[Source records]
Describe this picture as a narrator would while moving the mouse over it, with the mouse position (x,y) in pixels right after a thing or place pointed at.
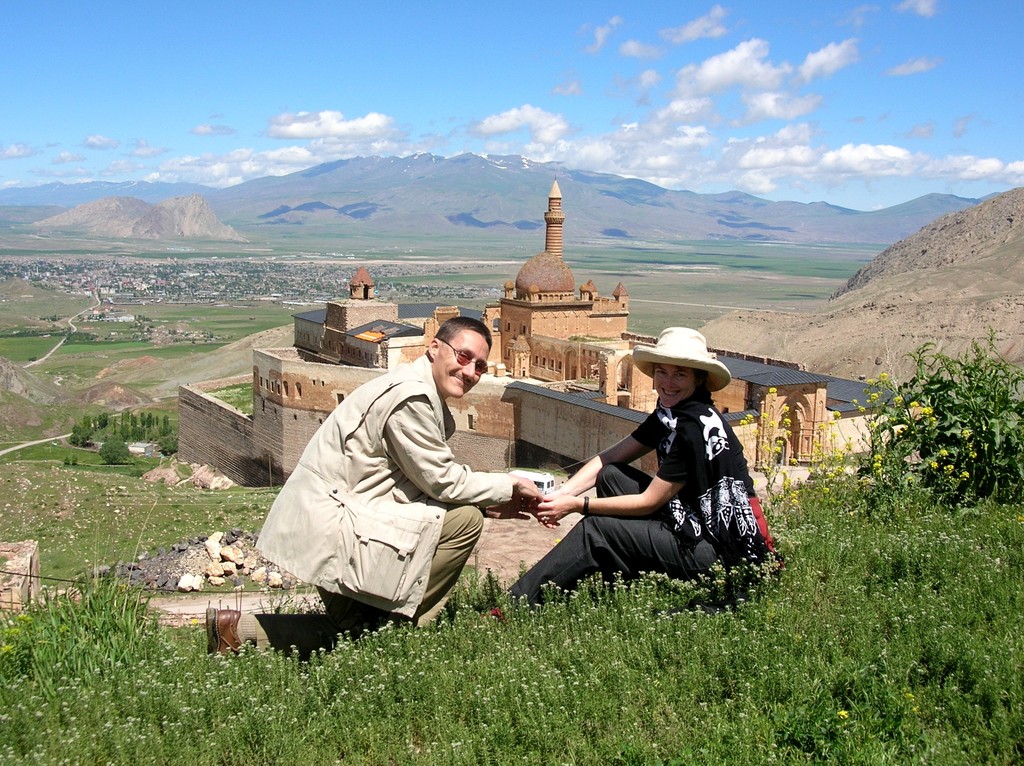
In this image we can see there is a person (372,552) sat on his knees (372,622) and holding the hands (551,505) of the girl (614,545) sitting on the surface (629,621) of the grass (864,512). At the center of the image (562,354) there is a building (556,387). In the background (435,194) there are mountains (590,199) and sky (444,71).
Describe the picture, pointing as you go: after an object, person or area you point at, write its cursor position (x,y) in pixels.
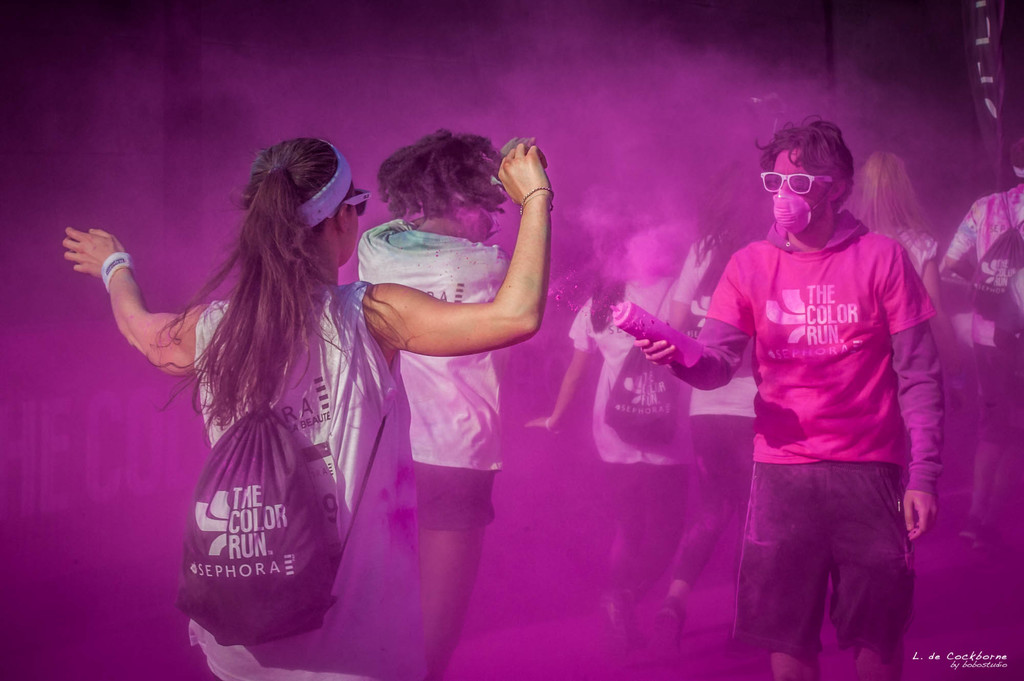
Here we can see three persons (759,497) in the middle (455,315). She wore a bag (300,544) and he is holding a bottle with his hand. In the background (975,223) we can see few persons (991,340).
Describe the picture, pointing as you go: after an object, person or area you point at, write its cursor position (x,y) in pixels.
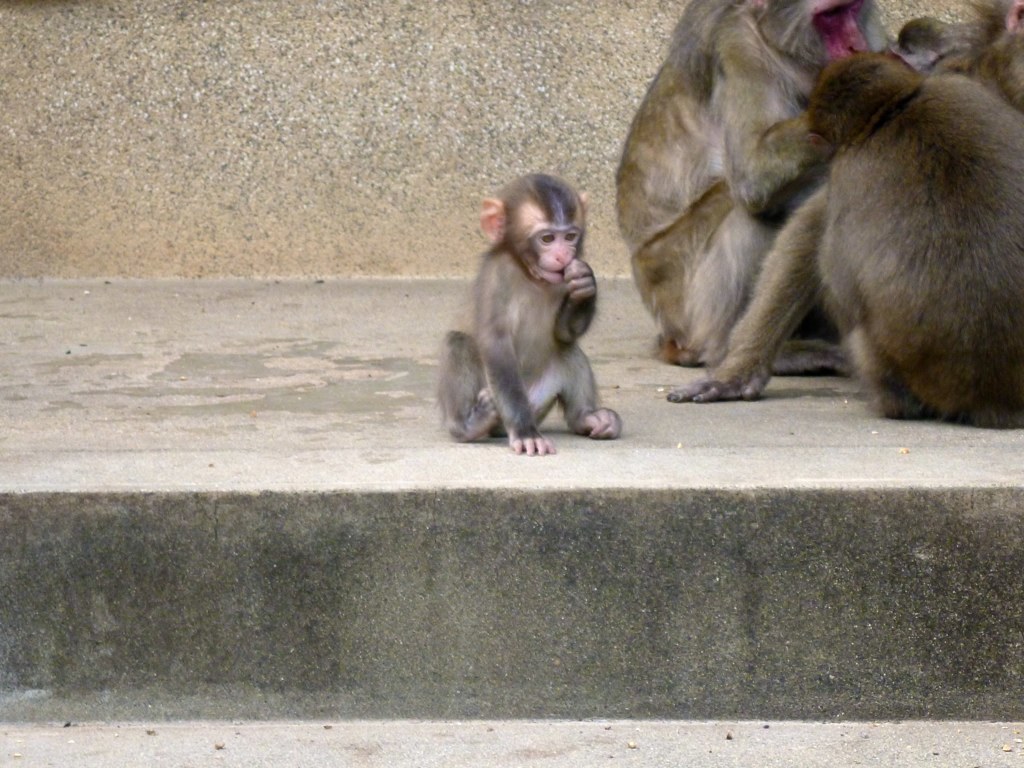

> [TASK STATEMENT]: Copy out all the data above exactly as written. Skip the pictures.

> [ANSWER]:
Describe this picture as a narrator would while moving the mouse over it, with the mouse position (x,y) in pixels right after a thing or place pointed at.
In this image we can see there is a person (372,552) sat on his knees (372,622) and holding the hands (551,505) of the girl (614,545) sitting on the surface (629,621) of the grass (864,512). At the center of the image (562,354) there is a building (556,387). In the background (435,194) there are mountains (590,199) and sky (444,71).
Describe the picture, pointing as you go: after an object, person or area you point at, write its cursor position (x,y) in pixels.
Here we can see three persons (759,497) in the middle (455,315). She wore a bag (300,544) and he is holding a bottle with his hand. In the background (975,223) we can see few persons (991,340).
Describe the picture, pointing as you go: after an object, person or area you point at, write its cursor position (x,y) in pixels.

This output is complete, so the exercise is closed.